NOTE: This article first published April 26, 2007 at CNSNews.com.
(By Melanie Hunter, CNSNews.com) – The U.S. Senate Thursday voted to pass a military funding bill requiring troops to withdraw from Iraq beginning Oct. 1 – or sooner if the government in Baghdad fails to meet specified benchmarks to secure the country.
The bill also sets a non-binding goal of completing the pullout by April 1 next year, while allowing some forces to remain for missions including training Iraqi forces. The Senate’s 51-46 vote came a day after the House passed the measure by 218 votes to 208.
“The president will veto this legislation,” White House spokeswoman Dana Perino said. “The president is determined to win in Iraq. The bill they sent us today is mission defeated.”
Republican presidential hopeful Sen. John McCain of Arizona said the measure “would force withdrawals to begin no later than October 1, irrespective of whether we are winning in Iraq or losing, whether things are getting better or worse. That is the wrong way to run this war.”
Sen. Kit Bond (R-Mo.) called the vote “a sad reflection on how vested the Democratic leadership is invested in defeat – defeat for President Bush but defeat for our troops and safety in Iraq.”
But Sen. Chuck Hagel (R-Neb.), who voted for the bill, said “we need a change of policy.”
“Given a choice between the two options of voting for this bill or supporting the current course we are on in Iraq, I chose to vote for this bill,” Hagel said.
Democrats hope the bill will arrive on Bush’s desk on Tuesday – the fourth anniversary of the president’s “Mission Accomplished” speech, when he announced on the deck of the carrier USS Abraham Lincoln that major combat operations in Iraq had ended.
“We ask the president to read and to sign this bill,” Senate Majority Leader Harry Reid said at a press conference following the vote. “The president has a choice – heed the call of the American people, a bipartisan majority of Congress, military experts to change course or keep our troops committed to an all but ended civil war. The choice is an easy one.”
House Speaker Nancy Pelosi, speaking at the same press conference, called the war in Iraq “the greatest ethical challenge facing our nation.”
“How ethical is it to send our troops into harm’s way into war without the training, equipment, and a plan for success?” Pelosi asked. “How ethical is it to place them in the middle of a civil war, undermining and straining our military?”
“We are one signature away from ending the Iraq war,” said Sen. Barack Obama (D-Ill.), who is running for the Democratic 2008 presidential nomination.
“President Bush must listen to the will of the American people and sign this bill so that our troops can come home,” Obama added.

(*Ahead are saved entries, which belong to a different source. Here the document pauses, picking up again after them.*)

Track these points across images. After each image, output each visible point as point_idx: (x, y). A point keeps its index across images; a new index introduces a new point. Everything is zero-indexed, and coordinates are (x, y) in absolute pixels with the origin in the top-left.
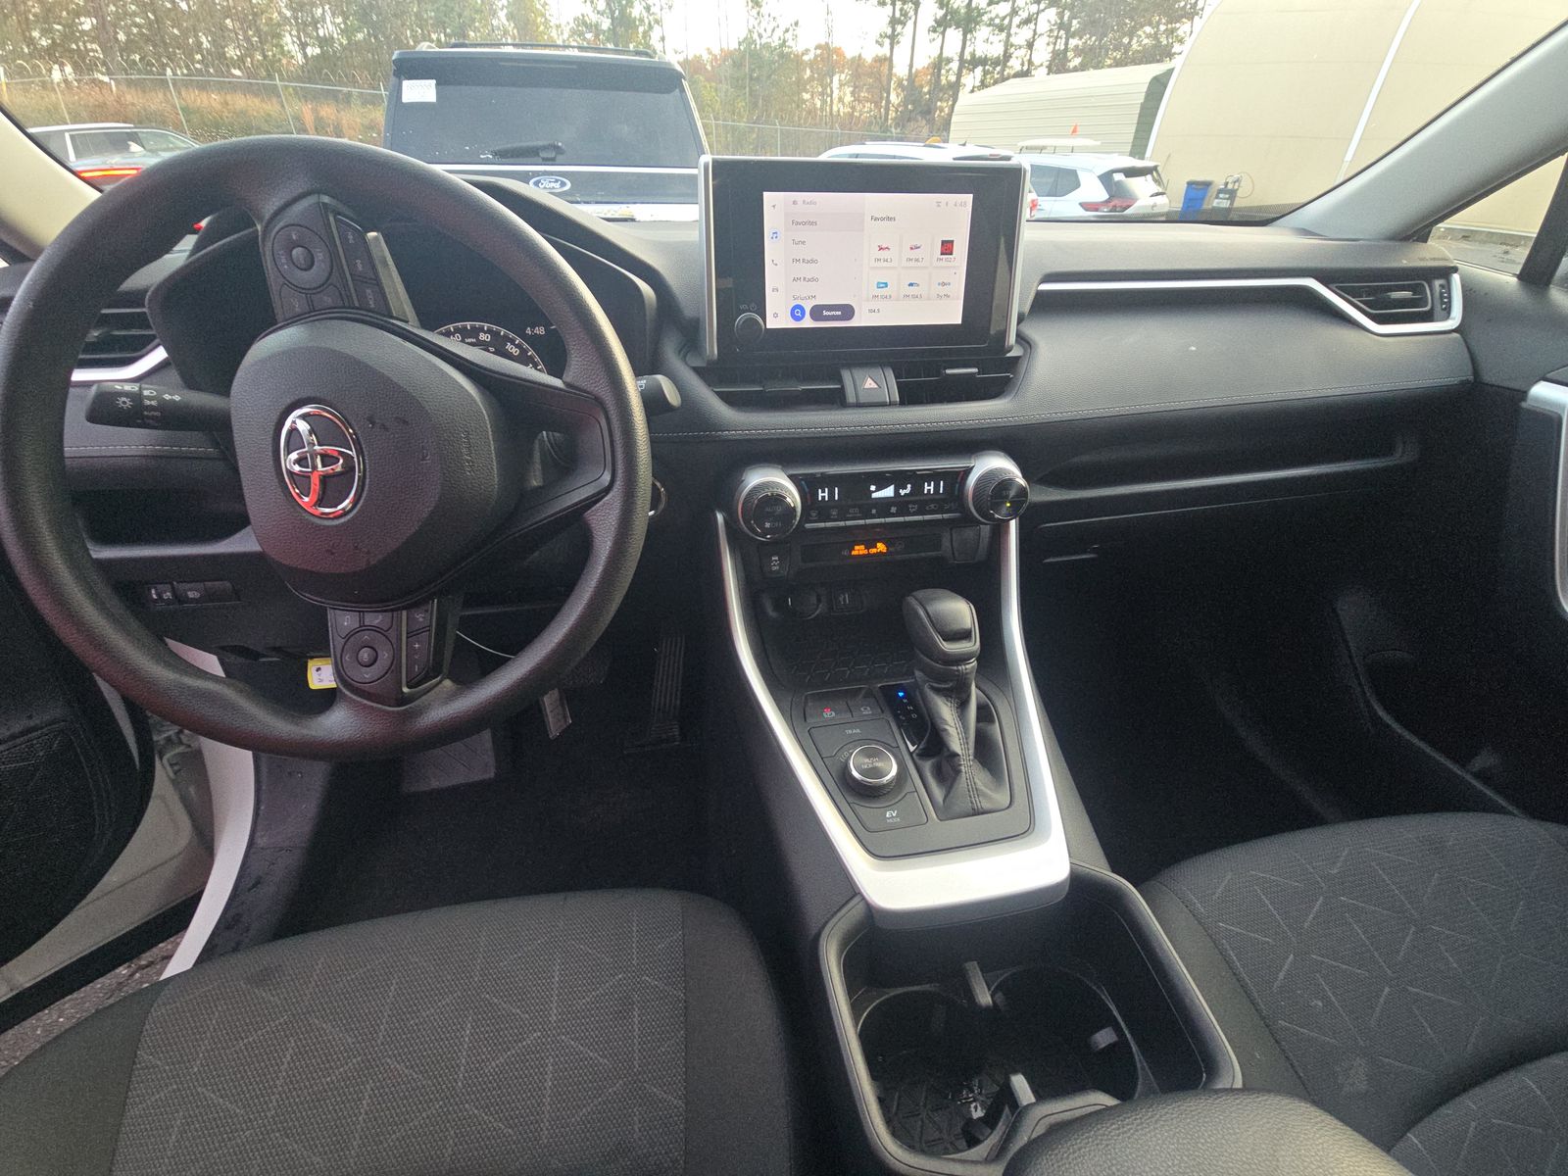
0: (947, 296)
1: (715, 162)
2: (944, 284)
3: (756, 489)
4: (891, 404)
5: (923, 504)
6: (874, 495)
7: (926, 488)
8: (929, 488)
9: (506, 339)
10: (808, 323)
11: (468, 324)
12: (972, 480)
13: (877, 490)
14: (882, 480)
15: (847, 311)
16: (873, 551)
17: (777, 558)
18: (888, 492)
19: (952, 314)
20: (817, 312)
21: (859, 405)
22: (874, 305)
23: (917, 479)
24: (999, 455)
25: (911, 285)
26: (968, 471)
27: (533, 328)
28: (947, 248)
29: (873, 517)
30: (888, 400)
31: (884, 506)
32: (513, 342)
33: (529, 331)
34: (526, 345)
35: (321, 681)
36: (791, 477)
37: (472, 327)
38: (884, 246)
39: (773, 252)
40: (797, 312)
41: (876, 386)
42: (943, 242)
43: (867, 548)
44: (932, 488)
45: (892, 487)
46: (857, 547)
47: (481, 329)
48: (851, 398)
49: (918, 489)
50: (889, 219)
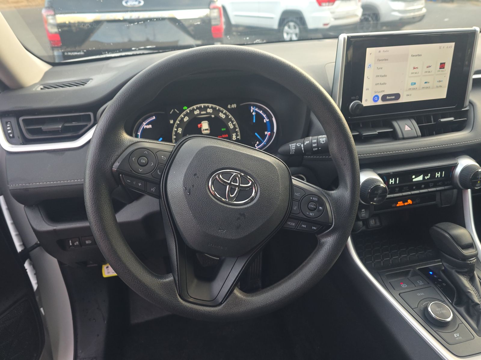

Meanwhile, an Iraqi spokesman said the bill sends the wrong message.
“We see some negative signs in the decision because it sends wrong signals to some sides that might think of alternatives to the political process,” the Associated Press quoted Ali al-Dabbagh as saying.
“Coalition forces gave lots of sacrifices and they should continue their mission, which is building Iraqi security forces to take over,” al-Dabbagh added. “We see [it] as a loss of four years of sacrifices.”